For a lot of web apps, having an all-in-one solution makes sense.
nginx open source does all of these things and more wonderfully:
Reverse proxying web apps written in your language of choice
Load balancer
Rate limiting
TLS termination (serving SSL certificates)
Redirecting HTTP to HTTPS and other app-level redirects
Serving static files with cache headers
Managing a deny / allow list for IP addresses
Getting geolocation data[0], such as a visitor’s country code, and setting it in a header
Serving a maintenance page if my app back-end happens to be down on purpose
Handling gzip compression
Handling websocket connections
I wouldn't want to run and manage services and configs for ~10 different tools here but nearly every app I deploy uses most of the above.
nginx can do all of this with a few dozen lines of config and it has an impeccable track record of being efficient and stable. You can also use something like OpenResty to have Lua script support so you can script custom solutions. If you didn't want to use nginx plus you can find semi-comparable open source Lua scripts and nginx modules for some individual plus features.

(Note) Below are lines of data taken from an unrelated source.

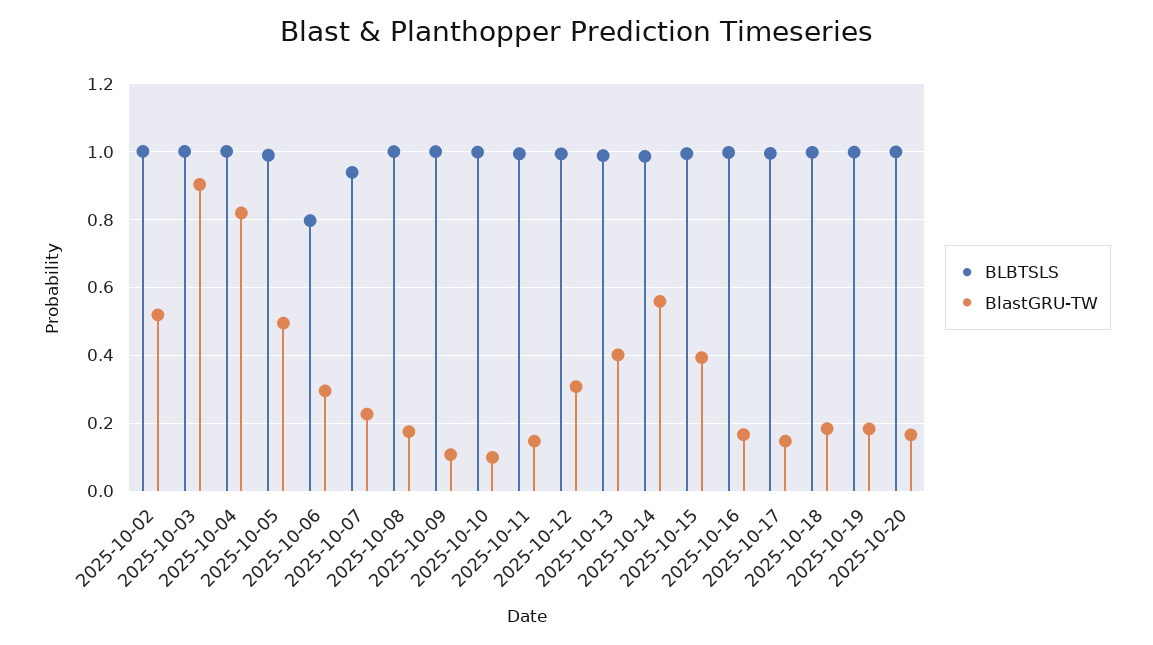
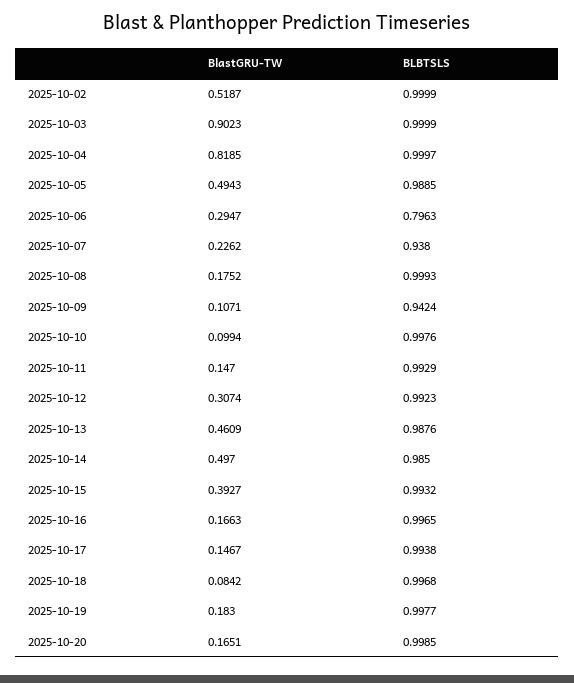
  {
    "BLBTSLS": {
      "2025-10-02": 0.9999,
      "2025-10-03": 0.9999,
      "2025-10-04": 0.9997,
      "2025-10-05": 0.9885,
      "2025-10-06": 0.7963,
      "2025-10-07": 0.938,
      "2025-10-08": 0.9993,
-     "2025-10-09": 1,
+     "2025-10-09": 0.9424,
      "2025-10-10": 0.9976,
      "2025-10-11": 0.9929,
      "2025-10-12": 0.9923,
      "2025-10-13": 0.9876,
      "2025-10-14": 0.985,
      "2025-10-15": 0.9932,
      "2025-10-16": 0.9965,
      "2025-10-17": 0.9938,
      "2025-10-18": 0.9968,
      "2025-10-19": 0.9977,
      "2025-10-20": 0.9985
    },
    "BlastGRU-TW": {
      "2025-10-02": 0.5187,
      "2025-10-03": 0.9023,
      "2025-10-04": 0.8185,
      "2025-10-05": 0.4943,
      "2025-10-06": 0.2947,
      "2025-10-07": 0.2262,
      "2025-10-08": 0.1752,
      "2025-10-09": 0.1071,
      "2025-10-10": 0.0994,
      "2025-10-11": 0.147,
      "2025-10-12": 0.3074,
-     "2025-10-13": 0.4,
+     "2025-10-13": 0.4609,
-     "2025-10-14": 0.56,
+     "2025-10-14": 0.497,
      "2025-10-15": 0.3927,
      "2025-10-16": 0.1663,
      "2025-10-17": 0.1467,
-     "2025-10-18": 0.18,
+     "2025-10-18": 0.0842,
      "2025-10-19": 0.183,
      "2025-10-20": 0.1651
    }
  }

[0]: Technically this is an open source module to provide this feature.
Quite intersting - in theory, "pure" load balancer shouldn't not, but in practice most of my LBs, especially for small projects do. Even for larger projects I do combine proxy_cache on LB making it serve static files or using to serve websites public content and splitting load over several application servers for dynamic content.
Ah, I completely forgot F5 was involved in this, probably most of everyone else and F5 gets no money from this. Shouldn't matter to them, do they even have competition in enterprise load balancer space? I spent 9 years of my career managing these devices, they're rock solid and I remember some anecdotes about MS buying them by the truckloads. They should be able to cover someone working on nginx, maybe advertise it more for some OSS goodwill.